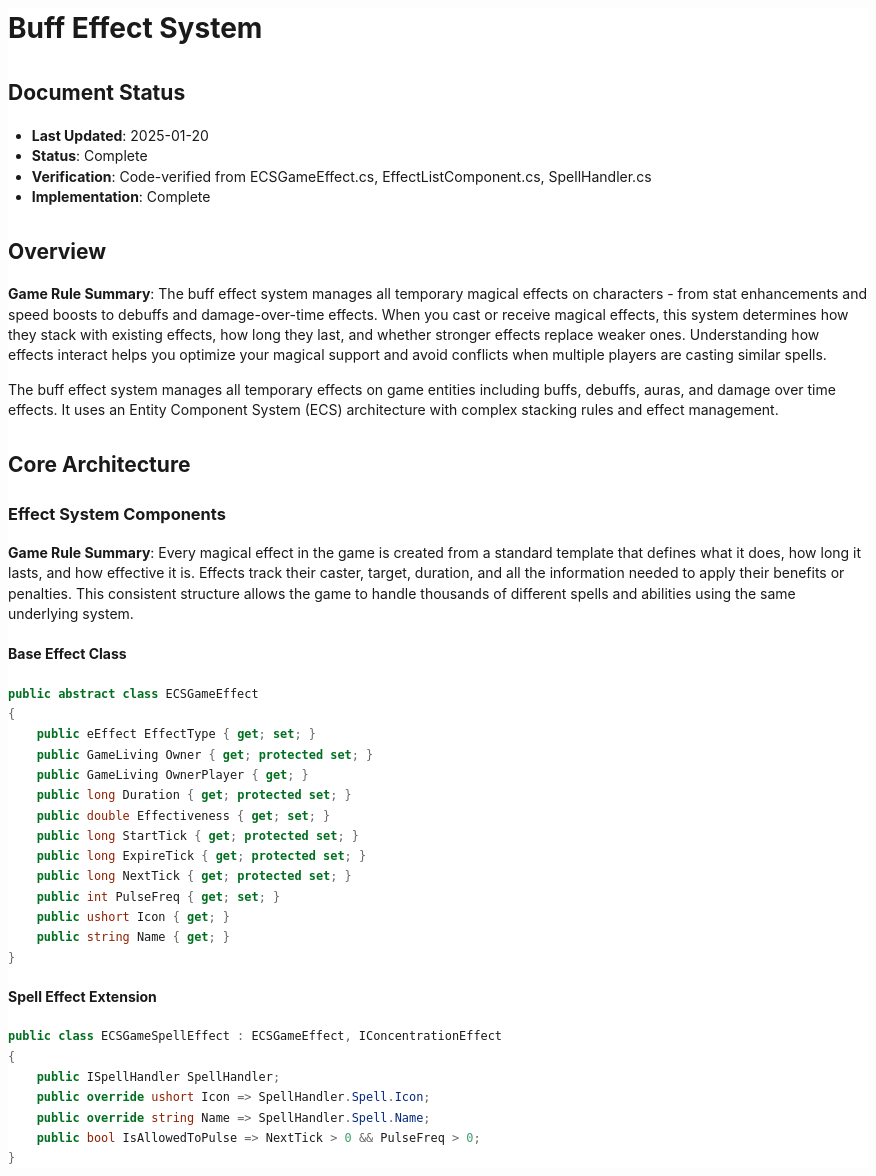 # Buff Effect System

## Document Status
- **Last Updated**: 2025-01-20
- **Status**: Complete
- **Verification**: Code-verified from ECSGameEffect.cs, EffectListComponent.cs, SpellHandler.cs
- **Implementation**: Complete

## Overview

**Game Rule Summary**: The buff effect system manages all temporary magical effects on characters - from stat enhancements and speed boosts to debuffs and damage-over-time effects. When you cast or receive magical effects, this system determines how they stack with existing effects, how long they last, and whether stronger effects replace weaker ones. Understanding how effects interact helps you optimize your magical support and avoid conflicts when multiple players are casting similar spells.

The buff effect system manages all temporary effects on game entities including buffs, debuffs, auras, and damage over time effects. It uses an Entity Component System (ECS) architecture with complex stacking rules and effect management.

## Core Architecture

### Effect System Components

**Game Rule Summary**: Every magical effect in the game is created from a standard template that defines what it does, how long it lasts, and how effective it is. Effects track their caster, target, duration, and all the information needed to apply their benefits or penalties. This consistent structure allows the game to handle thousands of different spells and abilities using the same underlying system.

#### Base Effect Class
```csharp
public abstract class ECSGameEffect
{
    public eEffect EffectType { get; set; }
    public GameLiving Owner { get; protected set; }
    public GameLiving OwnerPlayer { get; }
    public long Duration { get; protected set; }
    public double Effectiveness { get; set; }
    public long StartTick { get; protected set; }
    public long ExpireTick { get; protected set; }
    public long NextTick { get; protected set; }
    public int PulseFreq { get; set; }
    public ushort Icon { get; }
    public string Name { get; }
}
```

#### Spell Effect Extension
```csharp
public class ECSGameSpellEffect : ECSGameEffect, IConcentrationEffect
{
    public ISpellHandler SpellHandler;
    public override ushort Icon => SpellHandler.Spell.Icon;
    public override string Name => SpellHandler.Spell.Name;
    public bool IsAllowedToPulse => NextTick > 0 && PulseFreq > 0;
}
```
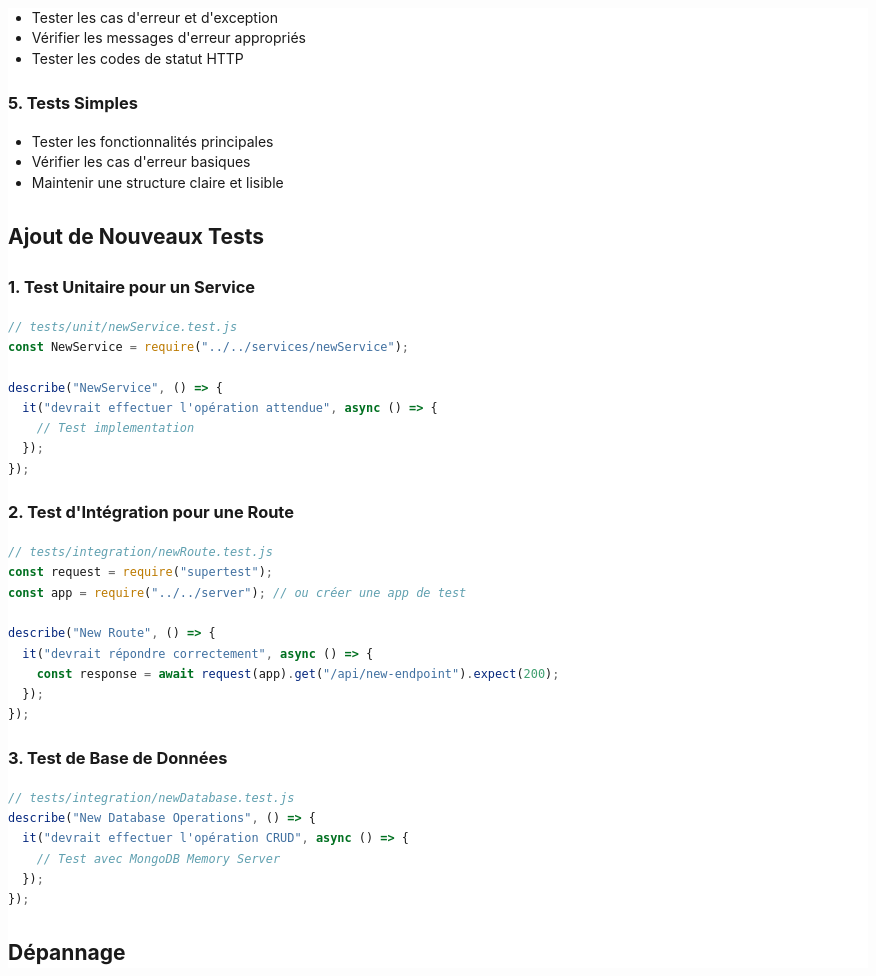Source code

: - Tester les cas d'erreur et d'exception
- Vérifier les messages d'erreur appropriés
- Tester les codes de statut HTTP

### 5. Tests Simples

- Tester les fonctionnalités principales
- Vérifier les cas d'erreur basiques
- Maintenir une structure claire et lisible

## Ajout de Nouveaux Tests

### 1. Test Unitaire pour un Service

```javascript
// tests/unit/newService.test.js
const NewService = require("../../services/newService");

describe("NewService", () => {
  it("devrait effectuer l'opération attendue", async () => {
    // Test implementation
  });
});
```

### 2. Test d'Intégration pour une Route

```javascript
// tests/integration/newRoute.test.js
const request = require("supertest");
const app = require("../../server"); // ou créer une app de test

describe("New Route", () => {
  it("devrait répondre correctement", async () => {
    const response = await request(app).get("/api/new-endpoint").expect(200);
  });
});
```

### 3. Test de Base de Données

```javascript
// tests/integration/newDatabase.test.js
describe("New Database Operations", () => {
  it("devrait effectuer l'opération CRUD", async () => {
    // Test avec MongoDB Memory Server
  });
});
```

## Dépannage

· · · · ·

All that is wanted is each line, word for word, from the first line of the data to the one holding "## Overview", with the pictures left out.

 # Buff Effect System

## Document Status
- **Last Updated**: 2025-01-20
- **Status**: Complete
- **Verification**: Code-verified from ECSGameEffect.cs, EffectListComponent.cs, SpellHandler.cs
- **Implementation**: Complete

## Overview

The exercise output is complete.